The USAF was not the only purchaser or user of the O-2. Thirty-five O-2’s were transferred to the Republic of Vietnam. Others had a somewhat longer service life. In 1969, the Imperial Iranian Air Force purchased 12 O-2As. Current whereabouts unknown, but the FAA Type Certificate allowing O-2’s to be registered in the normal category specifically EXCLUDES these Iranian aircraft. Other Air Forces that have flown the O-2 include Costa Rica, Dominican Republic, El Salvador, Ivory Coast ,Haiti, Namibia, Solomon Islands, South Korea, and Zimbabwe. Zimbabwe is an interesting case. Two former USAF O-2’s were delivered in the mid 1990s. As the Government of Rhodesia, however, the country purchased more than 20 French built 337 variants, with O-2 features such as hard points, observation windows, and a very interesting pair of machine gun mounts on top of the fuselage. These are reported to have been very effective counter-insurgency aircraft, working in cooperation with other air and ground elements.
Rhodesian Air Force Photo
Chilean Air Force O-2A
Chile, El Salvador, and Botswana are reported to still have O-2’s in service. I have been told, however, that Botswana is seeking to transfer their O-2’s to civilian aero-club status.

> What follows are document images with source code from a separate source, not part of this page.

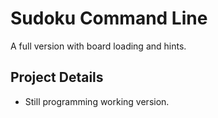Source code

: 
# Sudoku Command Line
A full version with board loading and hints.

## Project Details
 * Still programming working version.

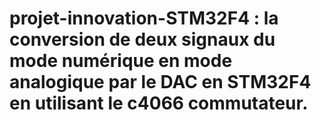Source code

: # projet-innovation-STM32F4 : la conversion de deux signaux du mode numérique en mode analogique par le DAC en STM32F4 en utilisant le c4066 commutateur.
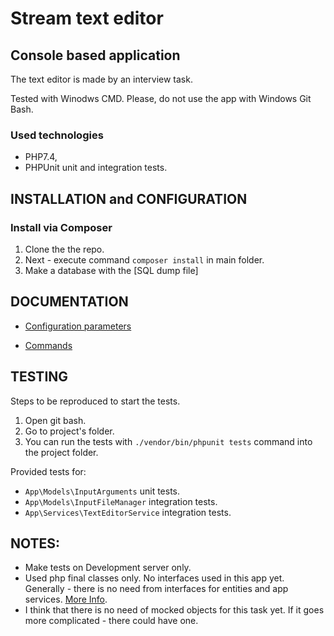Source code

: # Stream text editor

## Console based application


The text editor is made by an interview task.


Tested with Winodws CMD.
Please, do not use the app with Windows Git Bash.

### Used technologies
* PHP7.4,
* PHPUnit unit and integration tests.

INSTALLATION and CONFIGURATION
------------

### Install via Composer

1. Clone the the repo.
2. Next - execute command `composer install` in main folder.
3. Make a database with the [SQL dump file]


DOCUMENTATION
-------------

- [Configuration parameters](https://github.com/koredalin/text-editor/blob/master/Docs/config-params.md)

- [Commands](https://github.com/koredalin/text-editor/blob/master/Docs/commands.md)

TESTING
-------

Steps to be reproduced to start the tests.

1. Open git bash.
2. Go to project's folder.
3. You can run the tests with `./vendor/bin/phpunit tests` command into the project folder.

Provided tests for:

- `App\Models\InputArguments` unit tests.
- `App\Models\InputFileManager` integration tests.
- `App\Services\TextEditorService` integration tests.

NOTES:
------

- Make tests on Development server only.
- Used php final classes only. No interfaces used in this app yet. Generally - there is no need from interfaces for entities and app services.
	[More Info](https://matthiasnoback.nl/2018/08/when-to-add-an-interface-to-a-class/#for-everything-else%3A-stick-to-a-%60final%60-class).
- I think that there is no need of mocked objects for this task yet. If it goes more complicated - there could have one.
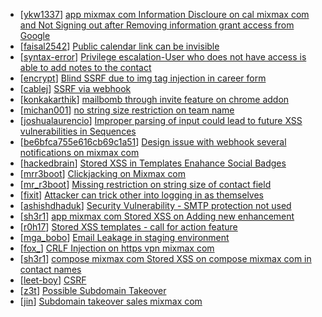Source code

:* [[ykw1337](https://hackerone.com/ykw1337)] [app mixmax com Information Discloure on cal mixmax com and Not Signing out after Removing information grant access from Google](https://hackerone.com/reports/262262)
* [[faisal2542](https://hackerone.com/faisal2542)] [Public calendar link can be invisible](https://hackerone.com/reports/246055)
* [[syntax-error](https://hackerone.com/syntax-error)] [Privilege escalation-User who does not have access is able to add notes to the contact](https://hackerone.com/reports/235059)
* [[encrypt](https://hackerone.com/encrypt)] [Blind SSRF due to img tag injection in career form](https://hackerone.com/reports/236301)
* [[cablej](https://hackerone.com/cablej)] [SSRF via webhook](https://hackerone.com/reports/243277)
* [[konkakarthik](https://hackerone.com/konkakarthik)] [mailbomb through invite feature on chrome addon](https://hackerone.com/reports/233376)
* [[michan001](https://hackerone.com/michan001)] [no string size restriction on team name](https://hackerone.com/reports/237125)
* [[joshualaurencio](https://hackerone.com/joshualaurencio)] [Improper parsing of input could lead to future XSS vulnerabilities in Sequences](https://hackerone.com/reports/243138)
* [[be6bfca755e616cb69c1a51](https://hackerone.com/be6bfca755e616cb69c1a51)] [Design issue with webhook several notifications on mixmax com](https://hackerone.com/reports/239818)
* [[hackedbrain](https://hackerone.com/hackedbrain)] [Stored XSS in Templates Enahance Social Badges](https://hackerone.com/reports/238906)
* [[mrr3boot](https://hackerone.com/mrr3boot)] [Clickjacking on Mixmax com](https://hackerone.com/reports/234713)
* [[mr_r3boot](https://hackerone.com/mr_r3boot)] [Missing restriction on string size of contact field](https://hackerone.com/reports/236188)
* [[fixit](https://hackerone.com/fixit)] [Attacker can trick other into logging in as themselves](https://hackerone.com/reports/233379)
* [[ashishdhaduk](https://hackerone.com/ashishdhaduk)] [Security Vulnerability - SMTP protection not used](https://hackerone.com/reports/234701)
* [[sh3r1](https://hackerone.com/sh3r1)] [ app mixmax com Stored XSS on Adding new enhancement ](https://hackerone.com/reports/237100)
* [[r0h17](https://hackerone.com/r0h17)] [Stored XSS templates -  call for action feature](https://hackerone.com/reports/237927)
* [[mga_bobo](https://hackerone.com/mga_bobo)] [Email Leakage in staging environment](https://hackerone.com/reports/236390)
* [[fox_](https://hackerone.com/fox_)] [CRLF Injection on https  vpn mixmax com](https://hackerone.com/reports/234758)
* [[sh3r1](https://hackerone.com/sh3r1)] [ compose mixmax com Stored XSS on compose mixmax com in contact names ](https://hackerone.com/reports/235292)
* [[leet-boy](https://hackerone.com/leet-boy)] [CSRF](https://hackerone.com/reports/226612)
* [[z3t](https://hackerone.com/z3t)] [Possible Subdomain Takeover](https://hackerone.com/reports/233402)
* [[jin](https://hackerone.com/jin)] [Subdomain takeover sales mixmax com ](https://hackerone.com/reports/233408)
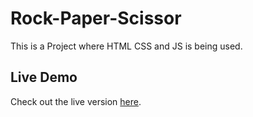 # Rock-Paper-Scissor
This is a Project where HTML CSS and JS is being used.
## Live Demo
Check out the live version [here](https://ronittalreja.github.io/Rock-Paper-Scissor/).

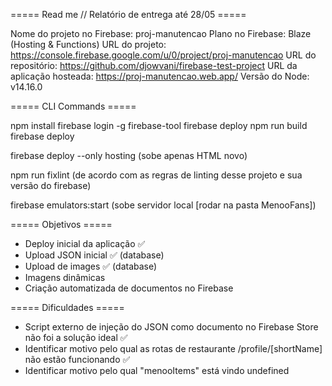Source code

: ===== Read me // Relatório de entrega até 28/05 =====

Nome do projeto no Firebase: proj-manutencao
Plano no Firebase: Blaze (Hosting & Functions)
URL do projeto: https://console.firebase.google.com/u/0/project/proj-manutencao
URL do repositório: https://github.com/djowvani/firebase-test-project
URL da aplicação hosteada: https://proj-manutencao.web.app/
Versão do Node: v14.16.0

===== CLI Commands =====

npm install
firebase login -g firebase-tool
firebase deploy
npm run build
firebase deploy

firebase deploy --only hosting
(sobe apenas HTML novo)

npm run fixlint
(de acordo com as regras de linting desse projeto e sua versão do firebase)

firebase emulators:start
(sobe servidor local [rodar na pasta MenooFans])

===== Objetivos =====

- Deploy inicial da aplicação ✅
- Upload JSON inicial ✅ (database)
- Upload de images ✅ (database)
- Imagens dinâmicas
- Criação automatizada de documentos no Firebase

===== Dificuldades =====

- Script externo de injeção do JSON como documento no Firebase Store não foi a solução ideal ✅
- Identificar motivo pelo qual as rotas de restaurante /profile/[shortName] não estão funcionando ✅
- Identificar motivo pelo qual "menooItems" está vindo undefined
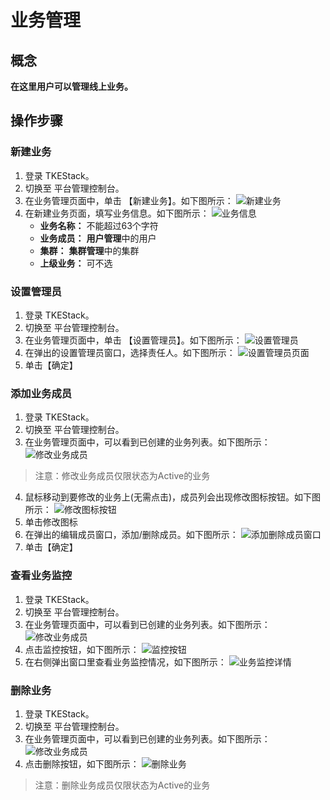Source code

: # 业务管理
## 概念
**在这里用户可以管理线上业务。**

## 操作步骤
### 新建业务

1. 登录 TKEStack。
2. 切换至 平台管理控制台。
3. 在业务管理页面中，单击 【新建业务】。如下图所示：
![新建业务](../../../../images/新建业务.png)
4. 在新建业务页面，填写业务信息。如下图所示：
![业务信息](../../../../images/业务信息.png)
   + **业务名称：** 不能超过63个字符
   + **业务成员：** **用户管理**中的用户
   + **集群：** **集群管理**中的集群
   + **上级业务：** 可不选

### 设置管理员
1. 登录 TKEStack。
2. 切换至 平台管理控制台。
3. 在业务管理页面中，单击 【设置管理员】。如下图所示：
![设置管理员](imagse/../../../../../images/设置管理员.png)
4. 在弹出的设置管理员窗口，选择责任人。如下图所示：
![设置管理员页面](../../../../images/设置管理员页面.png)
 5. 单击【确定】

### 添加业务成员
1. 登录 TKEStack。
2. 切换至 平台管理控制台。
3. 在业务管理页面中，可以看到已创建的业务列表。如下图所示：
![修改业务成员](../../../../images/业务列表.png)
> 注意：修改业务成员仅限状态为Active的业务
4. 鼠标移动到要修改的业务上(无需点击)，成员列会出现修改图标按钮。如下图所示：
![修改图标按钮](../../../../images/修改业务成员图标.png)
5. 单击修改图标 
6. 在弹出的编辑成员窗口，添加/删除成员。如下图所示：
![添加删除成员窗口](../../../../images/编辑业务成员.png)
7. 单击【确定】

### 查看业务监控
1. 登录 TKEStack。
2. 切换至 平台管理控制台。
3. 在业务管理页面中，可以看到已创建的业务列表。如下图所示：
![修改业务成员](../../../../images/业务列表.png)
4. 点击监控按钮，如下图所示：
![监控按钮](../../../../images/查看业务监控.png)
5. 在右侧弹出窗口里查看业务监控情况，如下图所示：
![业务监控详情](../../../../images/业务监控详情.png)

### 删除业务
1. 登录 TKEStack。
2. 切换至 平台管理控制台。
3. 在业务管理页面中，可以看到已创建的业务列表。如下图所示：
![修改业务成员](../../../../images/业务列表.png)
4. 点击删除按钮，如下图所示：
![删除业务](../../../../images/删除业务.png)
> 注意：删除业务成员仅限状态为Active的业务
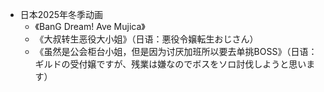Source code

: - 日本2025年冬季动画
	- 《BanG Dream! Ave Mujica》
	- 《大叔转生恶役大小姐》（日语：悪役令嬢転生おじさん）
	- 《虽然是公会柜台小姐，但是因为讨厌加班所以要去单挑BOSS》（日语：ギルドの受付嬢ですが、残業は嫌なのでボスをソロ討伐しようと思います）
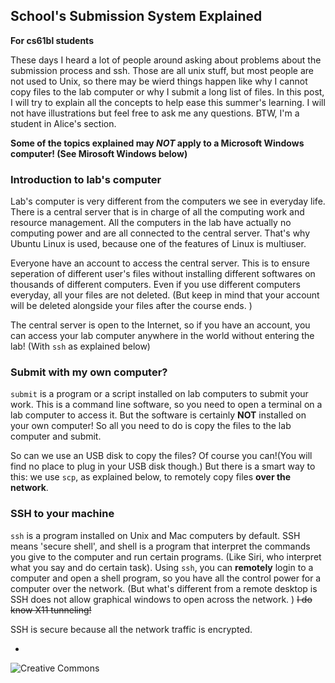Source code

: ## School's Submission System Explained

__For cs61bl students__

These days I heard a lot of people around asking about problems about the submission process and ssh. Those are all unix stuff, but most people are not used to Unix, so there may be wierd things happen like why I cannot copy files to the lab computer or why I submit a long list of files. In this post, I will try to explain all the concepts to help ease this summer's learning. I will not have illustrations but feel free to ask me any questions. BTW, I'm a student in Alice's section. 

__Some of the topics explained may *NOT* apply to a Microsoft Windows computer! (See Mirosoft Windows below)__

### Introduction to lab's computer

Lab's computer is very different from the computers we see in everyday life. There is a central server that is in charge of all the computing work and resource management. All the computers in the lab have actually no computing power and are all connected to the central server. That's why Ubuntu Linux is used, because one of the features of Linux is multiuser. 

Everyone have an account to access the central server. This is to ensure seperation of different user's files without installing different softwares on thousands of different computers. Even if you use different computers everyday, all your files are not deleted. (But keep in mind that your account will be deleted alongside your files after the course ends. )

The central server is open to the Internet, so if you have an account, you can access your lab computer anywhere in the world without entering the lab! (With `ssh` as explained below)

### Submit with my own computer?

`submit` is a program or a script installed on lab computers to submit your work. This is a command line software, so you need to open a terminal on a lab computer to access it. But the software is certainly __NOT__ installed on your own computer! So all you need to do is copy the files to the lab computer and submit. 

So can we use an USB disk to copy the files? Of course you can!(You will find no place to plug in your USB disk though.) But there is a smart way to this: we use `scp`, as explained below, to remotely copy files __over the network__.

### SSH to your machine

`ssh` is a program installed on Unix and Mac computers by default. SSH means 'secure shell', and shell is a program that interpret the commands you give to the computer and run certain programs. (Like Siri, who interpret what you say and do certain task). Using `ssh`, you can __remotely__ login to a computer and open a shell program, so you have all the control power for a computer over the network. (But what's different from a remote desktop is SSH does not allow graphical windows to open across the network. ) ~~I do know X11 tunneling!~~

SSH is secure because all the network traffic is encrypted. 

-

![Creative Commons](https://i.creativecommons.org/l/by/4.0/88x31.png)
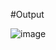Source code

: #Output

![image](https://user-images.githubusercontent.com/77898672/118038103-518e3680-b38c-11eb-8767-9e50dd72f548.png)
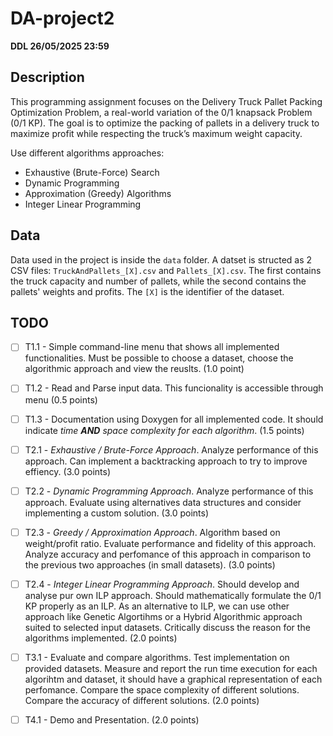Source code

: # DA-project2

**DDL 26/05/2025 23:59**

## Description
This programming assignment focuses on the Delivery Truck Pallet Packing Optimization Problem, a real-world variation of the 0/1 knapsack Problem (0/1 KP). The goal is to optimize the packing of pallets in a delivery truck to maximize profit while respecting the truck’s maximum weight capacity.

Use different algorithms approaches:
- Exhaustive (Brute-Force) Search
- Dynamic Programming
- Approximation (Greedy) Algorithms
- Integer Linear Programming

## Data
Data used in the project is inside the `data` folder. A datset is structed as 2 CSV files: `TruckAndPallets_[X].csv` and `Pallets_[X].csv`. The first contains the truck capacity and number of pallets, while the second contains the pallets' weights and profits. The `[X]` is the identifier of the dataset.

## TODO
- [ ] T1.1 - Simple command-line menu that shows all implemented functionalities. Must be possible to choose a dataset, choose the algorithmic approach and view the reuslts. (1.0 point)
- [ ] T1.2 - Read and Parse input data. This funcionality is accessible through menu (0.5 points)
- [ ] T1.3 - Documentation using Doxygen for all implemented code. It should indicate *time **AND** space complexity for each algorithm*. (1.5 points)

- [ ] T2.1 - *Exhaustive / Brute-Force Approach*. Analyze performance of this approach. Can implement a backtracking approach to try to improve effiency. (3.0 points)
- [ ] T2.2 - *Dynamic Programming Approach*. Analyze performance of this approach. Evaluate using alternatives data structures and consider implementing a custom solution. (3.0 points)
- [ ] T2.3 - *Greedy / Approximation Approach*. Algorithm based on weight/profit ratio. Evaluate performance and fidelity of this approach. Analyze accuracy and perfomance of this approach in comparison to the previous two approaches (in small datasets). (3.0 points)
- [ ] T2.4 - *Integer Linear Programming Approach*. Should develop and analyse pur own ILP approach. Should mathematically formulate the 0/1 KP properly as an ILP. As an alternative to ILP, we can use other approach like Genetic Algortihms or a Hybrid Algorithmic approach suited to selected input datasets. Critically discuss the reason for the algorithms implemented. (2.0 points)

- [ ] T3.1 - Evaluate and compare algorithms. Test implementation on provided datasets. Measure and report the run time execution for each algorihtm and dataset, it should have a graphical representation of each perfomance. Compare the space complexity of different solutions. Compare the accuracy of different solutions. (2.0 points)

- [ ] T4.1 - Demo and Presentation. (2.0 points)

Some O-2s were reported to have been used by non-State armed groups in the conflicts in Africa. In one example, the Private Military Company, Sandline, reportedly used O-2s when operating under contract with the Government of Sierra Leone in that government's fight against the Revolutionary United Front and various foreign mercenaries. A former officer of Sandline related to me that while he was flying an O-2A, he forced down two Mi-24 Hind helicopters, piloted by Russian mercenaries. Sadly, I never secured permission from him to tell the whole story in public. Maybe if he sees this he can tell the whole story for us. The Private Security Company, AirScan used O-2As and C-337s in support of US government contracts in Iraq and elsewhere and the humanitarian relief organization "Brothers to the Recsue" used O-2As and C-337s providing support to people fleeing Communist Cuba.
Oh, The US Navy and the US Army have both used O-2As. The Army used them for liaison type work out of West Berlin and for range patrol duties at Yuma proving ground. The Navy used them for similar range safety purposes. They were recently retired from that duty.